Всех ожидает одна ночь. Записки Ларионова - Михаил Шишкин 13 стр.


Я говорил еще что-то в том же роде, а сам все смотрел на ее удивительное нездешнее лицо, на белые от инея волосы, выбившиеся из-под котиковой шапки, на то, как она прятала губы и нос в муфту, от этого ворс муфты тоже заиндевел, на то, как она улыбалась чему-то, совсем меня не слушая, как щурила глаза на яркое морозное солнце, как переливалась по ее лицу тень от дыхания.

Когда мы прощались, она вдруг сказала:

— Вам, наверно, скучно здесь. Знаете что, приходите к нам запросто, по-домашнему. Придете?
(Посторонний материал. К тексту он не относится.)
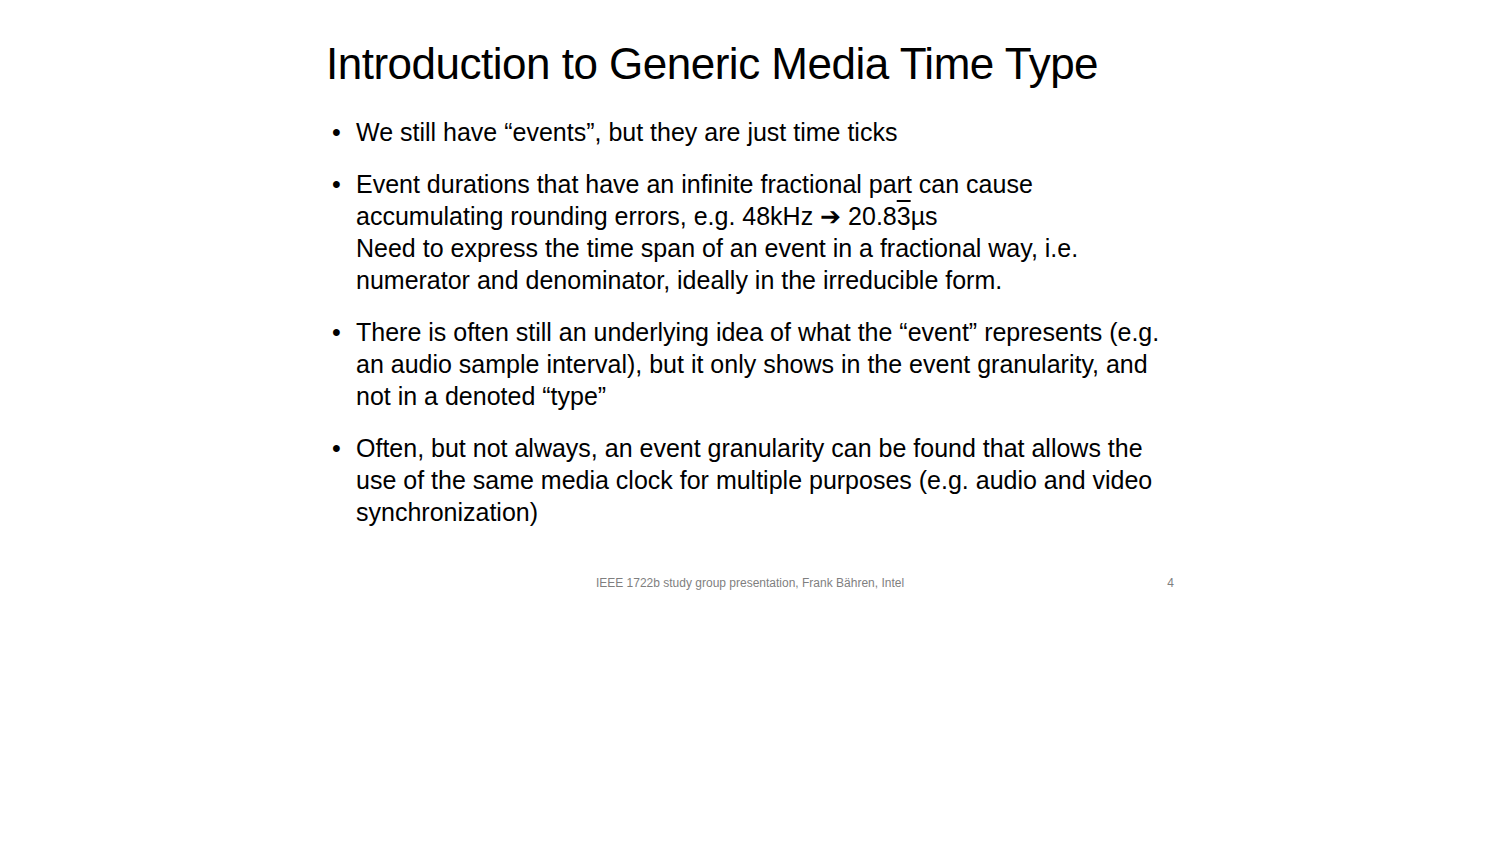Introduction to Generic Media Time Type
We still have “events”, but they are just time ticks
Event durations that have an infinite fractional part can cause accumulating rounding errors, e.g. 48kHz ➔ 20.83µs
Need to express the time span of an event in a fractional way, i.e. numerator and denominator, ideally in the irreducible form.
There is often still an underlying idea of what the “event” represents (e.g. an audio sample interval), but it only shows in the event granularity, and not in a denoted “type”
Often, but not always, an event granularity can be found that allows the use of the same media clock for multiple purposes (e.g. audio and video synchronization)
IEEE 1722b study group presentation, Frank Bähren, Intel 4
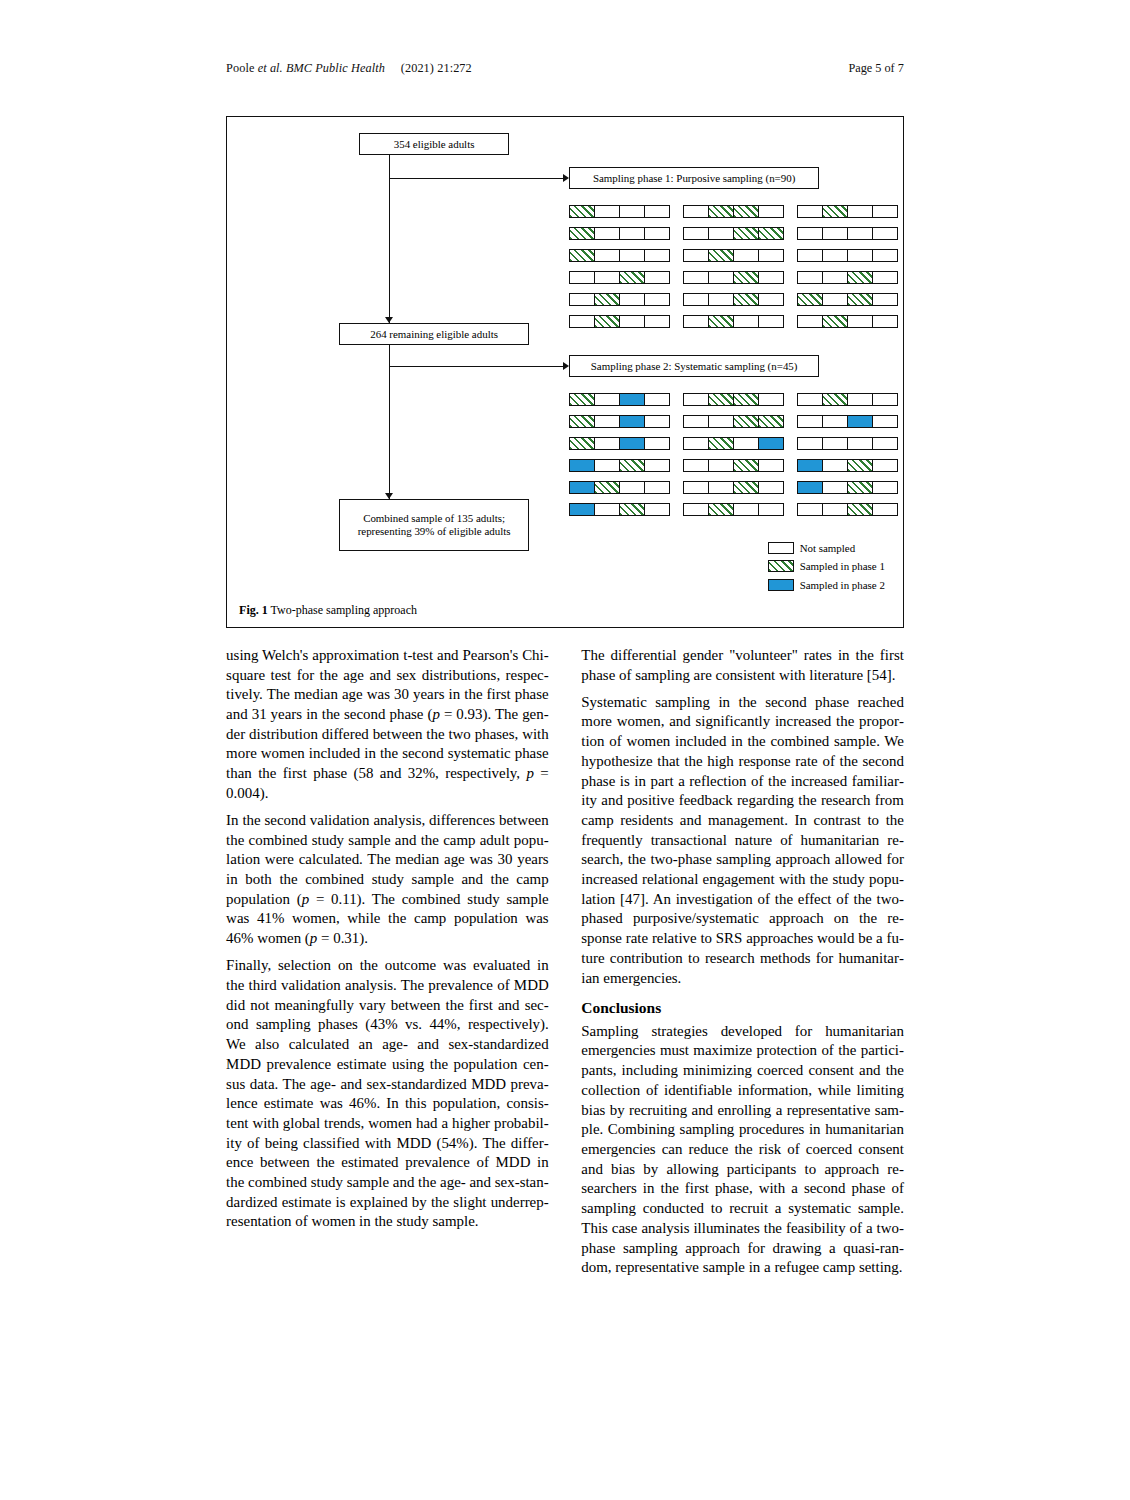Poole et al. BMC Public Health (2021) 21:272
Page 5 of 7
354 eligible adults
Sampling phase 1: Purposive sampling (n=90)
264 remaining eligible adults
Sampling phase 2: Systematic sampling (n=45)
Combined sample of 135 adults; representing 39% of eligible adults
Not sampled
Sampled in phase 1
Sampled in phase 2
Fig. 1 Two-phase sampling approach
using Welch's approximation t-test and Pearson's Chi-square test for the age and sex distributions, respectively. The median age was 30 years in the first phase and 31 years in the second phase (p = 0.93). The gender distribution differed between the two phases, with more women included in the second systematic phase than the first phase (58 and 32%, respectively, p = 0.004).
In the second validation analysis, differences between the combined study sample and the camp adult population were calculated. The median age was 30 years in both the combined study sample and the camp population (p = 0.11). The combined study sample was 41% women, while the camp population was 46% women (p = 0.31).
Finally, selection on the outcome was evaluated in the third validation analysis. The prevalence of MDD did not meaningfully vary between the first and second sampling phases (43% vs. 44%, respectively). We also calculated an age- and sex-standardized MDD prevalence estimate using the population census data. The age- and sex-standardized MDD prevalence estimate was 46%. In this population, consistent with global trends, women had a higher probability of being classified with MDD (54%). The difference between the estimated prevalence of MDD in the combined study sample and the age- and sex-standardized estimate is explained by the slight underrepresentation of women in the study sample.
The differential gender "volunteer" rates in the first phase of sampling are consistent with literature [54].
Systematic sampling in the second phase reached more women, and significantly increased the proportion of women included in the combined sample. We hypothesize that the high response rate of the second phase is in part a reflection of the increased familiarity and positive feedback regarding the research from camp residents and management. In contrast to the frequently transactional nature of humanitarian research, the two-phase sampling approach allowed for increased relational engagement with the study population [47]. An investigation of the effect of the two-phased purposive/systematic approach on the response rate relative to SRS approaches would be a future contribution to research methods for humanitarian emergencies.
Conclusions
Sampling strategies developed for humanitarian emergencies must maximize protection of the participants, including minimizing coerced consent and the collection of identifiable information, while limiting bias by recruiting and enrolling a representative sample. Combining sampling procedures in humanitarian emergencies can reduce the risk of coerced consent and bias by allowing participants to approach researchers in the first phase, with a second phase of sampling conducted to recruit a systematic sample. This case analysis illuminates the feasibility of a two-phase sampling approach for drawing a quasi-random, representative sample in a refugee camp setting.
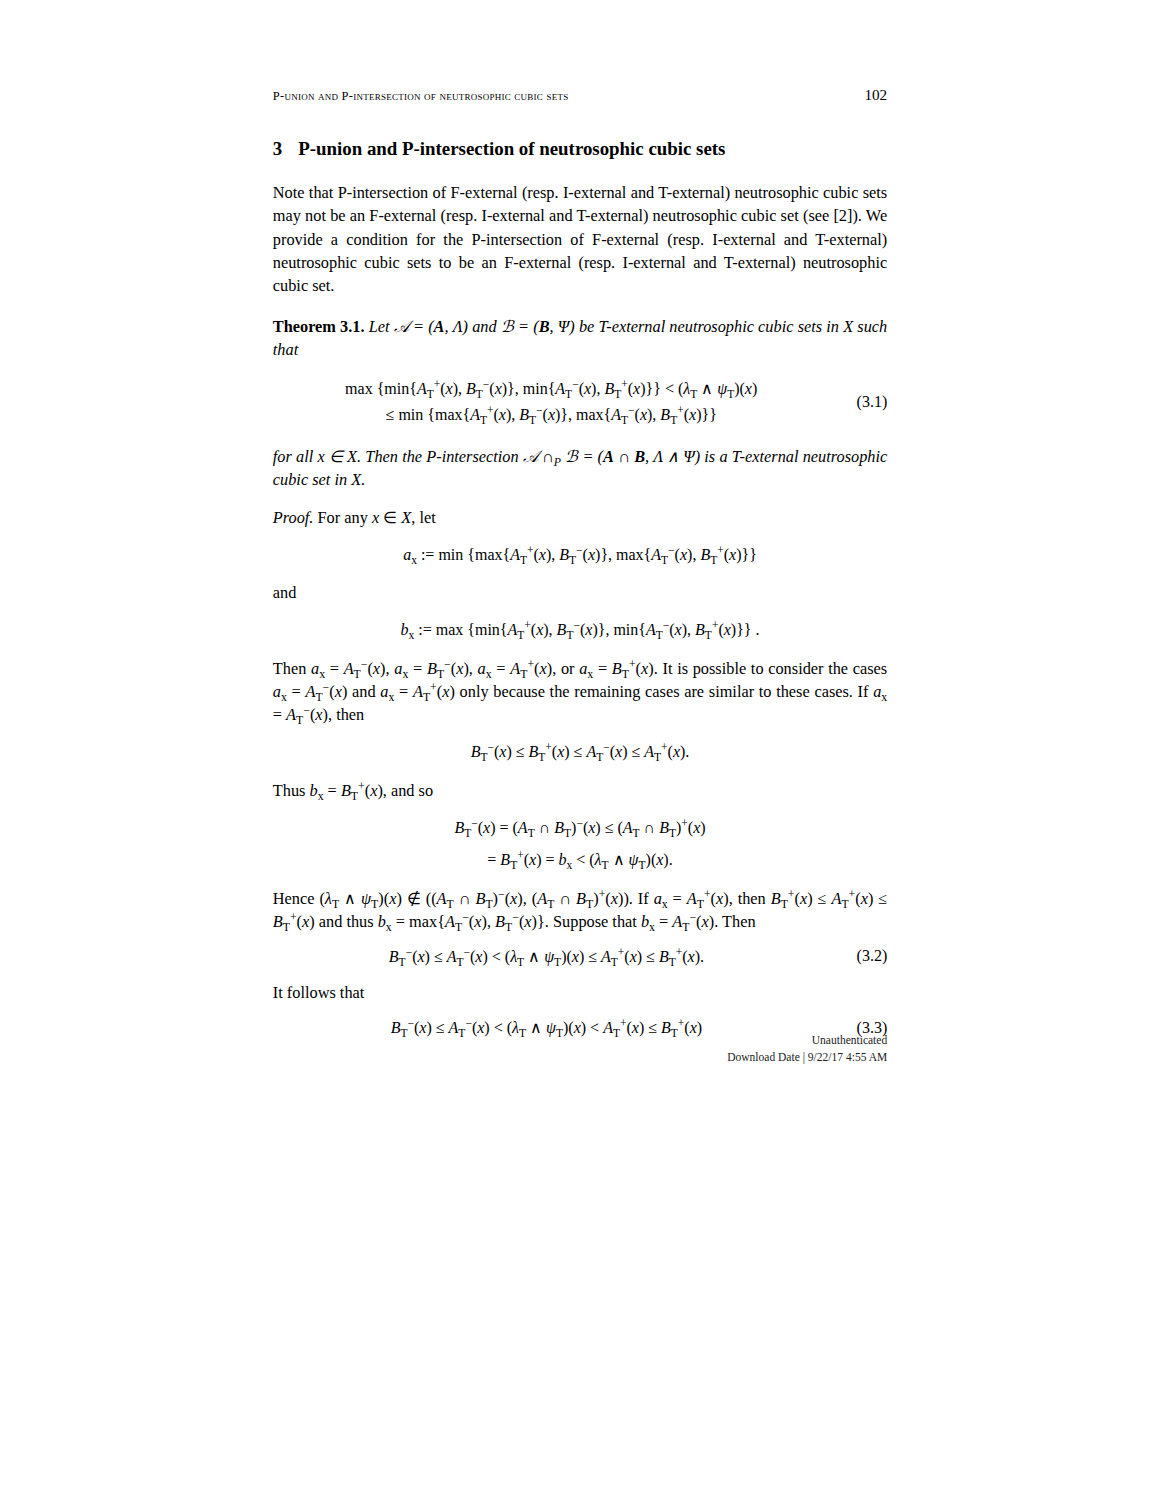P-union and P-intersection of neutrosophic cubic sets 102
3 P-union and P-intersection of neutrosophic cubic sets
Note that P-intersection of F-external (resp. I-external and T-external) neutrosophic cubic sets may not be an F-external (resp. I-external and T-external) neutrosophic cubic set (see [2]). We provide a condition for the P-intersection of F-external (resp. I-external and T-external) neutrosophic cubic sets to be an F-external (resp. I-external and T-external) neutrosophic cubic set.
Theorem 3.1. Let 𝒜 = (A, Λ) and ℬ = (B, Ψ) be T-external neutrosophic cubic sets in X such that
max {min{AT+(x), BT−(x)}, min{AT−(x), BT+(x)}} < (λT ∧ ψT)(x)
≤ min {max{AT+(x), BT−(x)}, max{AT−(x), BT+(x)}}
(3.1)
for all x ∈ X. Then the P-intersection 𝒜 ∩P ℬ = (A ∩ B, Λ ∧ Ψ) is a T-external neutrosophic cubic set in X.
Proof. For any x ∈ X, let
ax := min {max{AT+(x), BT−(x)}, max{AT−(x), BT+(x)}}
and
bx := max {min{AT+(x), BT−(x)}, min{AT−(x), BT+(x)}} .
Then ax = AT−(x), ax = BT−(x), ax = AT+(x), or ax = BT+(x). It is possible to consider the cases ax = AT−(x) and ax = AT+(x) only because the remaining cases are similar to these cases. If ax = AT−(x), then
BT−(x) ≤ BT+(x) ≤ AT−(x) ≤ AT+(x).
Thus bx = BT+(x), and so
BT−(x) = (AT ∩ BT)−(x) ≤ (AT ∩ BT)+(x)
= BT+(x) = bx < (λT ∧ ψT)(x).
Hence (λT ∧ ψT)(x) ∉ ((AT ∩ BT)−(x), (AT ∩ BT)+(x)). If ax = AT+(x), then BT+(x) ≤ AT+(x) ≤ BT+(x) and thus bx = max{AT−(x), BT−(x)}. Suppose that bx = AT−(x). Then
BT−(x) ≤ AT−(x) < (λT ∧ ψT)(x) ≤ AT+(x) ≤ BT+(x).
(3.2)
It follows that
BT−(x) ≤ AT−(x) < (λT ∧ ψT)(x) < AT+(x) ≤ BT+(x)
(3.3)
Unauthenticated
Download Date | 9/22/17 4:55 AM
Иногда вечерами я стал приходить в особняк на Грузинской. Помню, как в первый раз я переступил порог той гостиной с высокими окнами в заснеженный яблоневый сад, с богатыми старинными мебелями красного дерева, со стульями, у которых спинки были в виде лиры с лебедиными, согнутыми крючком головками. Вся комната была полна всевозможными petits riens,[20] не гостиная, а музей, всюду мраморные статуйки, бронзы, фарфоровые табакерки, свечки, камушки из разных монастырей, китайские веера, коллекция чудных саксов. Все это досталось Екатерине Алексеевне от матери, и она бережно сохраняла эти безделушки в память о покойнице.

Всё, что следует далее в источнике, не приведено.